Warley’s parting from Graziella was quiet and subdued. Although she was the older sister and ran the household, she was still young, her slim body moving freely inside her loose dress. Her smooth fair hair, piled on her shoulders, framed a face that was oval in shape with a pointed chin. The impression she had given Warley was one of shyness and purity, but he’d seen her glance at him occasionally with eyes that were as old as woman herself.
He wasn’t a man of great experience with girls, but he suspected she wasn’t the type to play at love and he was intelligent enough to realise that one couldn’t make hard and fast rules for the reactions of a member of one sex on a member of the other. Graziella had been educated in Rome and she displayed an instinctive womanly wisdom that was curiously secretive and independent.
With Avvocato Vanvitelli heading back to Naples with
La Nonna
and the two small boys, and Deacon and Taylor at the cinema with Francesca, they were alone and spent the evening playing the piano.
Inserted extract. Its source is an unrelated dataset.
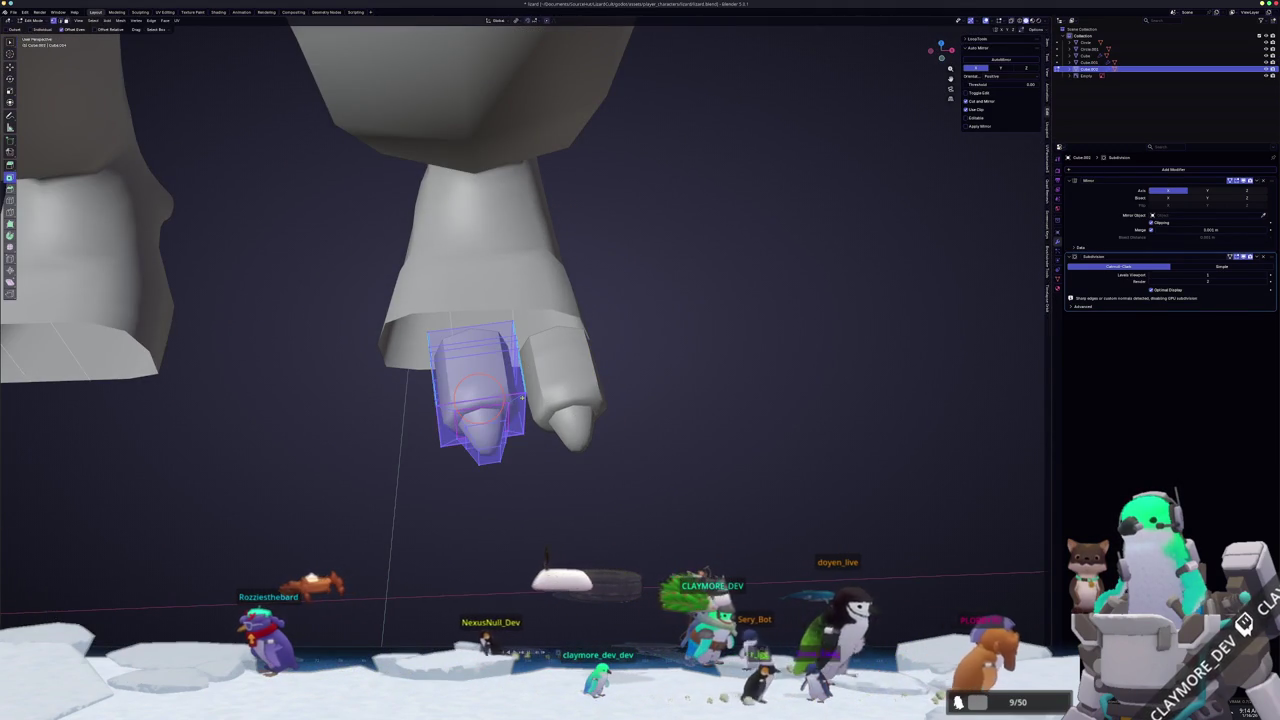
key(r)
key(z)
click(537, 403)
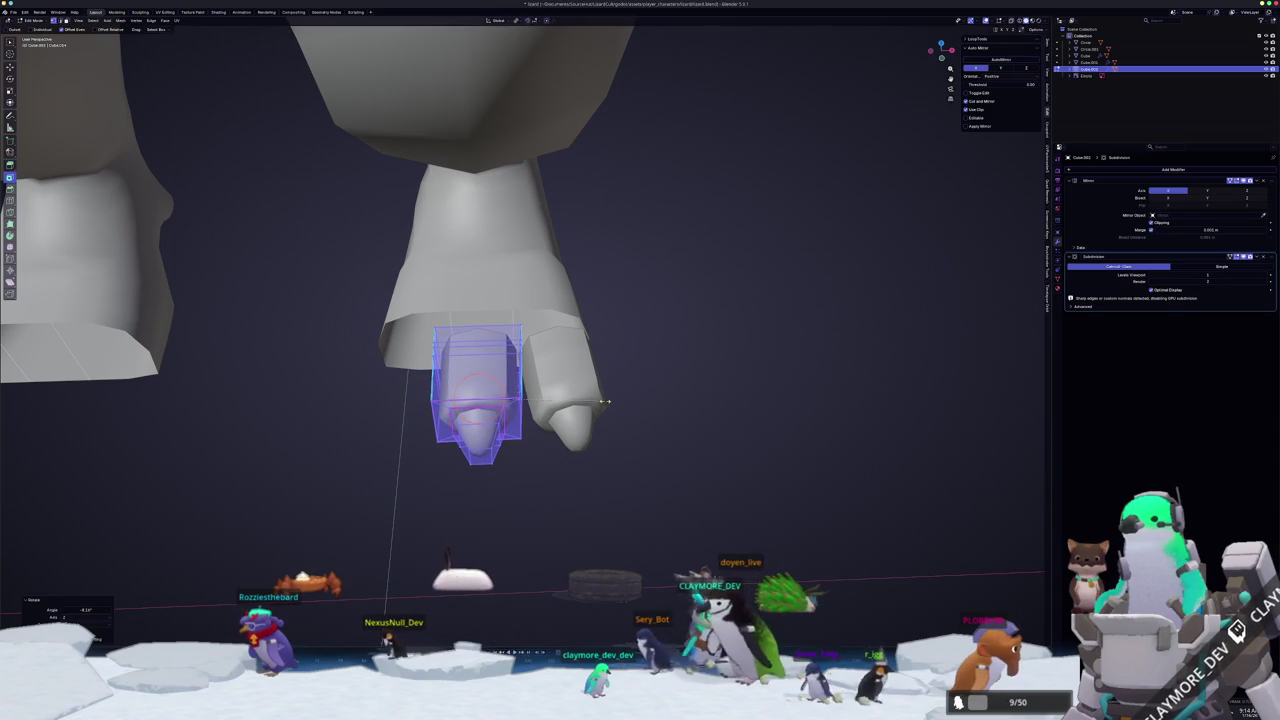
key(s)
click(596, 400)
It seemed a ridiculous thing to do under the circumstances, and Warley knew that Jago would have laughed like a drain at the time he was wasting.
But he was supremely, bewilderingly at peace. He had brought a bottle of brandy and had insisted she have a drink with him. He finally forced two on her, which was a lot more than she normally drank, but it made her happy. Warley was a little tipsy, but he was well-behaved and clearly content just to be with her.
‘Have another?’ he asked.
She shook her head. ‘I think it would be better if
you
did not have another, also,’ she said. ‘It is not very good brandy.’